Second, the frequency with which new cases of antisemitism have been uncovered in recent weeks more plausibly reflects, not rising antisemitism within the Labour Party, but a—to use Rabbi Neuberger’s word—‘concerted’ effort to uncover and publicise such evidence. As Lord Levy observed on the same programme, Labour is ‘coming very much under the microscope at the moment’; a high-powered microscope at that, able to detect isolated tweets by low-level party members published as far back as 2011. Is it really cause for wonder that, when examined through a microscope, one discovers cases of antisemitism that were previously overlooked?
The reality is, the political and media storm around Labour antisemitism no more proves a spike in Labour party antisemitism, than the recent political and media frenzy over the prime minister’s tax affairs proved an April spike in tax avoidance.
- The Labour leadership ‘dithered at the beginning’ of the Shah scandal; ‘there has been talk of a statement being changed…’ (Levy)
Reports that the party leadership altered Shah’s apology have been denied by Shah, and retracted by the journalist who broke the story.
None of these falsehoods and misrepresentations were challenged on the show.*
Evan Davis introduced the discussion of alleged Labour Party antisemitism by observing that, ‘there is a debate among those in the Jewish community as to how serious the problem is’.
You wouldn’t know it from watching Newsnight.

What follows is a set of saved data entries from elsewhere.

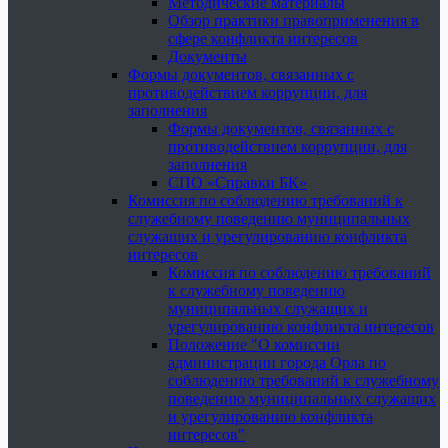
Методические материалы
Обзор практики правоприменения в
сфере конфликта интересов
Документы
Формы документов, связанных с
противодействием коррупции, для
заполнения
Формы документов, связанных с
противодействием коррупции, для
заполнения
СПО «Справки БК»
Комиссия по соблюдению требований к
служебному поведению муниципальных
служащих и урегулированию конфликта
интересов
Комиссия по соблюдению требований
к служебному поведению
муниципальных служащих и
урегулированию конфликта интересов
Положение "О комиссии
администрации города Орла по
соблюдению требований к служебному
поведению муниципальных служащих
и урегулированию конфликта
интересов"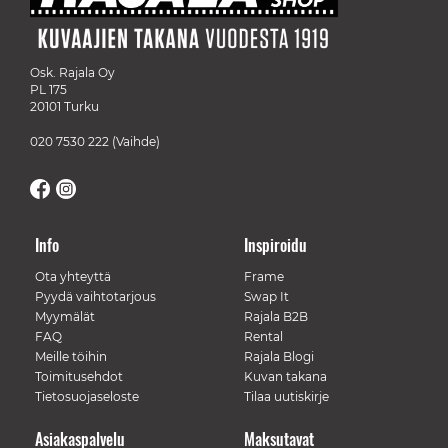
Osk. Rajala Oy
PL 175
20101 Turku
020 7530 222
(Vaihde)
Info
Inspiroidu
Ota yhteyttä
Frame
Pyydä vaihtotarjous
Swap It
Myymälät
Rajala B2B
FAQ
Rental
Meille töihin
Rajala Blogi
Toimitusehdot
Kuvan takana
Tietosuojaseloste
Tilaa uutiskirje
Asiakaspalvelu
Maksutavat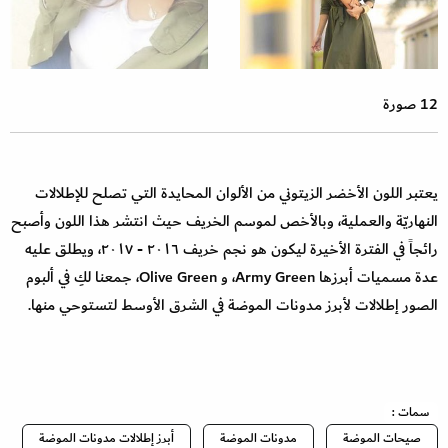
12 صورة
يعتبر اللون الأخضر الزيتوني من الألوان المحايدة التي تصلح للإطلالات
النهاريّة والعملية، وبالأخص لموسم الخريف حيث انتشر هذا اللون وأصبح
رائجاً في الفترة الأخيرة ليكون هو نجم خريف ٢٠١٦ - ٢٠١٧، ويطلق عليه
عدة مسميات أبرزها Army Green، و Olive Green، جمعنا لكِ في ألبوم
الصور إطلالات لأبرز مدونات الموضة في الشرق الأوسط لتستوحي منها.
سمات :
صيحات الموضة
مدونات الموضة
أبرز إطلالات مدونات الموضة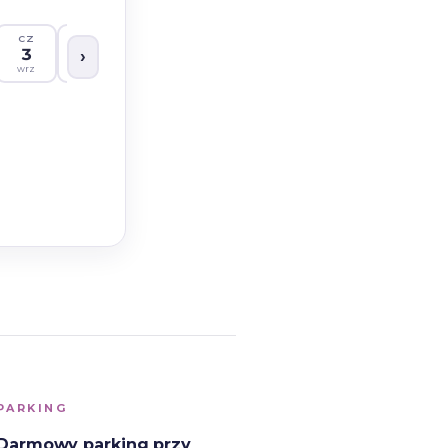
PARKING
Darmowy parking przy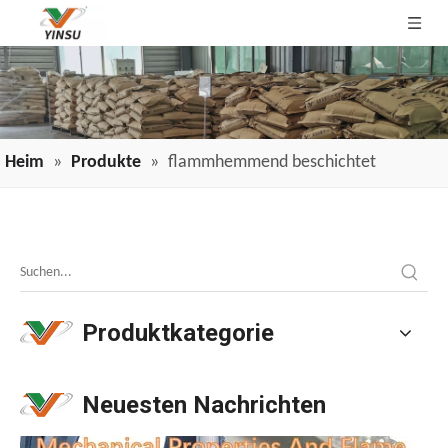
Heim
»
Produkte
»
flammhemmend beschichtet
Anwendung von Draht- und Kabelflammschutzmitteln in der Branche
Anwendung von Draht- und Kabelflammschutzmitteln in de
Produktkategorie
Neuesten Nachrichten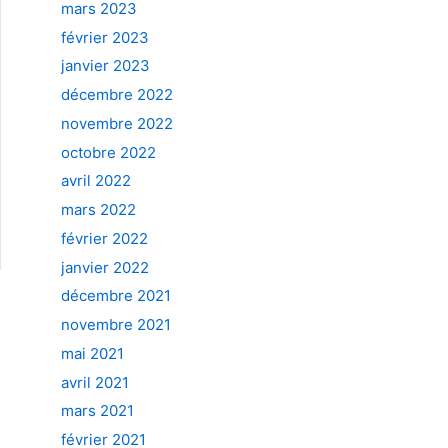
mars 2023
février 2023
janvier 2023
décembre 2022
novembre 2022
octobre 2022
avril 2022
mars 2022
février 2022
janvier 2022
décembre 2021
novembre 2021
mai 2021
avril 2021
mars 2021
février 2021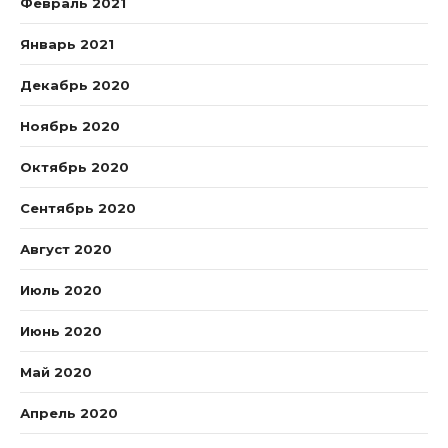
Февраль 2021
Январь 2021
Декабрь 2020
Ноябрь 2020
Октябрь 2020
Сентябрь 2020
Август 2020
Июль 2020
Июнь 2020
Май 2020
Апрель 2020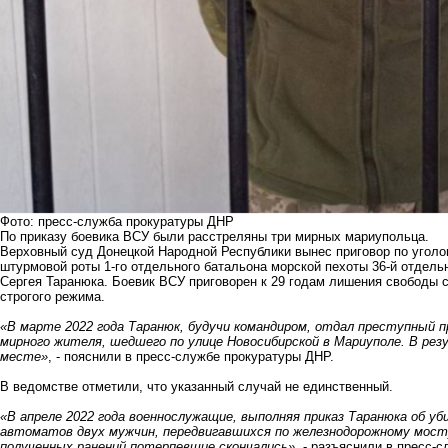
Фото: пресс-служба прокуратуры ДНР
По приказу боевика ВСУ были расстреляны три мирных мариупольца.
Верховный суд Донецкой Народной Республики вынес приговор по уголо
штурмовой роты 1-го отдельного батальона морской пехоты 36-й отдел
Сергея Таранюка. Боевик ВСУ приговорен к 29 годам лишения свободы 
строгого режима.
«В марте 2022 года Таранюк, будучи командиром, отдал преступный 
мирного жителя, шедшего по улице Новосибирской в Мариуполе. В рез
месте»
, - пояснили в пресс-службе прокуратуры ДНР.
В ведомстве отметили, что указанный случай не единственный.
«В апреле 2022 года военнослужащие, выполняя приказ Таранюка об уб
автоматов двух мужчин, передвигавшихся по железнодорожному мосту
полученных ранений потерпевшие скончались»
, - разъяснили в пресс-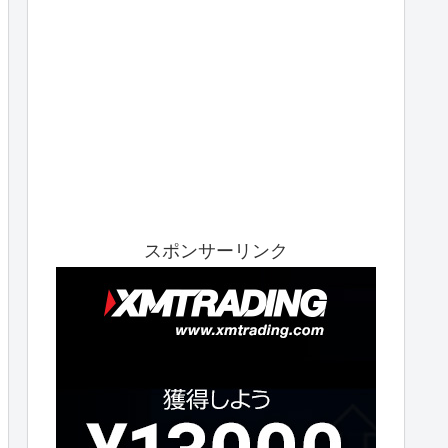
スポンサーリンク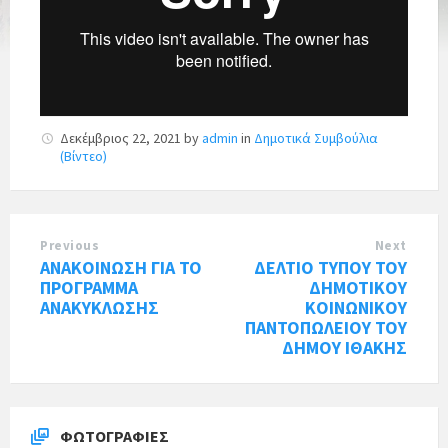
Δεκέμβριος 22, 2021
by
admin
in
Δημοτικά Συμβούλια
(Βίντεο)
Previous
Next
ΑΝΑΚΟΙΝΩΣΗ ΓΙΑ ΤΟ
ΔΕΛΤΙΟ ΤΥΠΟΥ ΤΟΥ
ΠΡΟΓΡΑΜΜΑ
ΔΗΜΟΤΙΚΟΥ
ΑΝΑΚΥΚΛΩΣΗΣ
ΚΟΙΝΩΝΙΚΟΥ
ΠΑΝΤΟΠΩΛΕΙΟΥ ΤΟΥ
ΔΗΜΟΥ ΙΘΑΚΗΣ
ΦΩΤΟΓΡΑΦΊΕΣ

Davis’s two guests, Lord Levy and Rabbi Neuberger, differed on precisely one point: Neuberger argued that Labour has an antisemitism problem, while Levy argued that Labour has an antisemitism problem, and other parties do too. The common premise—that Labour has antisemitism problem—passed as uncontested fact: of the seven individuals quoted in the segment, not one dissented from it.
But this premise has been seriously contested, including within the Jewish community. When Labour member Tony Greenstein was suspended for alleged antisemitism, more than 50 Jewish Labour members reportedly signed a letter in his defence. The Jewish Socialists’ Group, meanwhile, ‘sees the current fearmongering about antisemitism in the Labour Party’ as an unjustified extrapolation from a ‘very small number of cases’, and part of ‘a conscious and concerted effort by right-wing political forces to undermine the growing support among Jews and non-Jews alike for the Labour Party leadership of Jeremy Corbyn’, who has a ‘longstanding record of actively opposing fascism and all forms of racism’.
These perspectives were completely excluded from the Newsnight ‘debate’.
The deeper problem with the Newsnight segment was not its exclusion of useful perspectives, however, but its abject indifference to Truth.
In the endless media coverage of this phony scandal to date, it is remarkable that virtually no one has bothered to investigate whether any of these allegations, still less the broad conclusions that have been drawn from them, are actually true. Instead, reporters string together a series of quotes from an array of rent-a-gobs and consider their job done.
And so misrepresentations mount, inventions harden into common sense, lies gain purchase, and the moral legacy of Jewish suffering is trivialised and debased to the point where its invocation arouses only dismissal and contempt.
* I have ignored inconsequential errors, e.g., presenter Hannah Barnes claimed that the ‘chair’ of the Oxford University Labour Club had resigned alleging pervasive antisemitism; in fact, it was the co-chair.